The Rhetoric of Overload
The authors of The Social Life of Information caution against the cynical use of a diagnosis of "information overload" as a way to justify presenting fewer user choices or a narrowed channel that transmits less information of the kind dictated by corporate interests. It is interesting to see how the rhetoric of information overload functions in this advertisement for Bing.com and how different this ad is from the rhetoric of Apple's 1984 ad, which seems to caution against overly homogenized sources of data.
I'll admit to trying out Bing for problem solving with a few sample searches and seeing that it did actually do a better job of getting answers for complex questions like "How do you get to the Bronx from JFK?" than its Mountain-View based rival. But -- much like a younger child -- it didn't know basic facts about relatedness that Google already knows, for example that "Liz Losh" and "Elizabeth Losh" are the same person. (This split personality was actually something that I used to exploit, before Google exposed my secret life as a digital rights activist and blogger to my academic colleagues.)
David Weinberger in a posting on "Bing, Google . . . and Kayak" points out that looking up "Bing" on Google and "Google" on Bing is a somewhat disingenous rhetorical exercise.
Labels: Google, Microsoft, search engines, youtube rhetoric
1 Comments:
Thanks for the vid!
Several of my colleagues and I are doing work with new media (I work on the literacies of new media, they work on virtual rhetoric--in fact, we need to 'talk' offline about some possible connections we might make), and this is just the sort of thing that fascinates me.

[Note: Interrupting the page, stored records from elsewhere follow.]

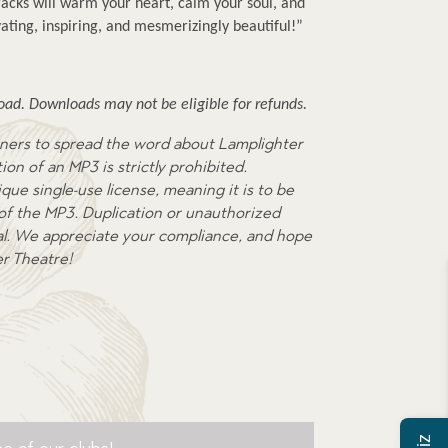
cks will warm your heart, calm your soul, and 
ating, inspiring, and mesmerizingly beautiful!”
ad. Downloads may not be eligible for refunds.
ners to spread the word about Lamplighter
on of an MP3 is strictly prohibited.
que single-use license, meaning it is to be
 of the MP3. Duplication or unauthorized
egal. We appreciate your compliance, and hope
er Theatre!
e of our clubs!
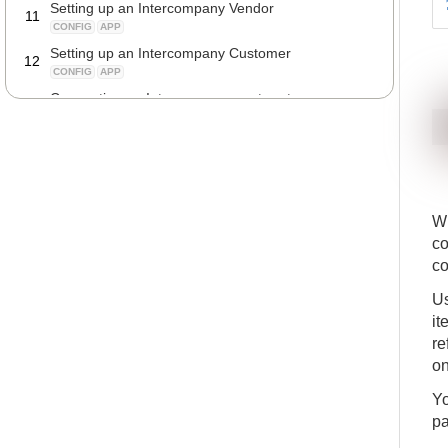
Setting up an Intercompany Vendor
11
CONFIG
APP
Setting up an Intercompany Customer
12
CONFIG
APP
Connecting an Intercompany partner to your
13
company
CONFIG
APP
Transferring descriptions from purchase invoice
14
lines to the Intercompany journal lines
CONFIG
APP
Automatically posting Intercompany journal lines
W
15
CONFIG
APP
co
co
Us
it
re
on
Yo
pa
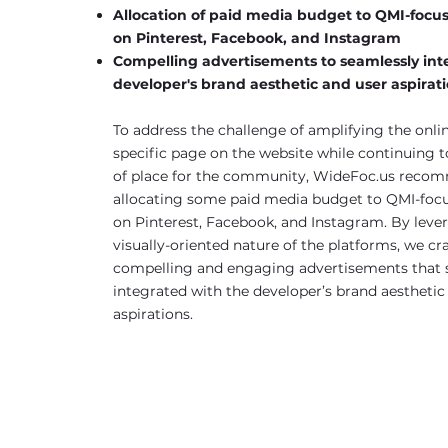
Allocation of paid media budget to QMI-foc
on Pinterest, Facebook, and Instagram
Compelling advertisements to seamlessly int
developer's brand aesthetic and user aspirat
To address the challenge of amplifying the online
specific page on the website while continuing t
of place for the community, WideFoc.us rec
allocating some paid media budget to QMI-fo
on Pinterest, Facebook, and Instagram. By leve
visually-oriented nature of the platforms, we cr
compelling and engaging advertisements that 
integrated with the developer’s brand aesthetic
aspirations.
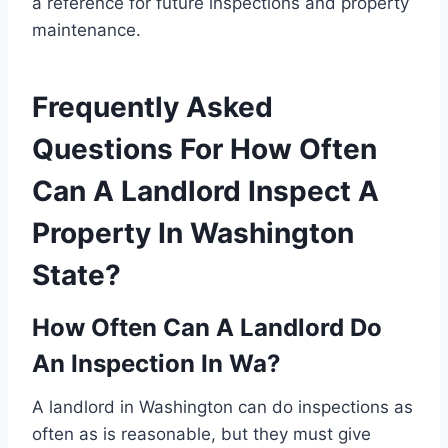
a reference for future inspections and property
maintenance.
Frequently Asked
Questions For How Often
Can A Landlord Inspect A
Property In Washington
State?
How Often Can A Landlord Do
An Inspection In Wa?
A landlord in Washington can do inspections as
often as is reasonable, but they must give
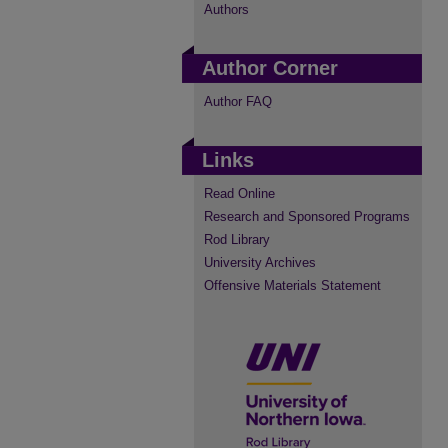
Authors
Author Corner
Author FAQ
Links
Read Online
Research and Sponsored Programs
Rod Library
University Archives
Offensive Materials Statement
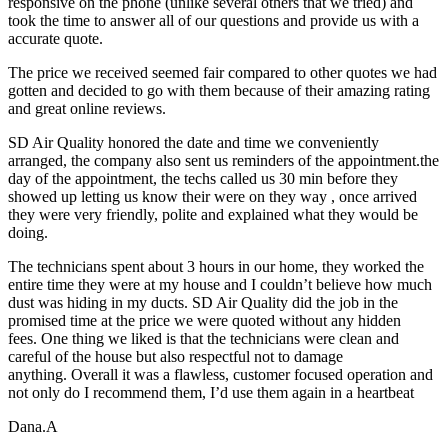
responsive on the phone (unlike several others that we tried) and
took the time to answer all of our questions and provide us with a
accurate quote.
The price we received seemed fair compared to other quotes we had
gotten and decided to go with them because of their amazing rating
and great online reviews.
SD Air Quality honored the date and time we conveniently
arranged, the company also sent us reminders of the appointment.the
day of the appointment, the techs called us 30 min before they
showed up letting us know their were on they way , once arrived
they were very friendly, polite and explained what they would be
doing.
The technicians spent about 3 hours in our home, they worked the
entire time they were at my house and I couldn’t believe how much
dust was hiding in my ducts. SD Air Quality did the job in the
promised time at the price we were quoted without any hidden
fees. One thing we liked is that the technicians were clean and
careful of the house but also respectful not to damage
anything. Overall it was a flawless, customer focused operation and
not only do I recommend them, I’d use them again in a heartbeat
Dana.A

A small datapoint: my university uses eCollege which means until recently I've stuck with IE despite knowing how superior in many ways Firefox is because Microsoft products do not play well with others. However, recently, because it turns out that EndnoteWeb, which our library subscribes to, seems to work best with Firefox (to generate wonderful bibliographies from data searches), I switched to Firefox at work, figuring I'd use that for everything except my online courses.
The other day my friend found that her browser (IE) had automatically set to bing for searches: she prefers yahoo, and set it back. I told her Firefox didn't because I'd been using Google that day! The idea that the program was automatically uploaded (I know that's only one small issue) was just irritating enough: I told her about Firefox, and she might be using it in future.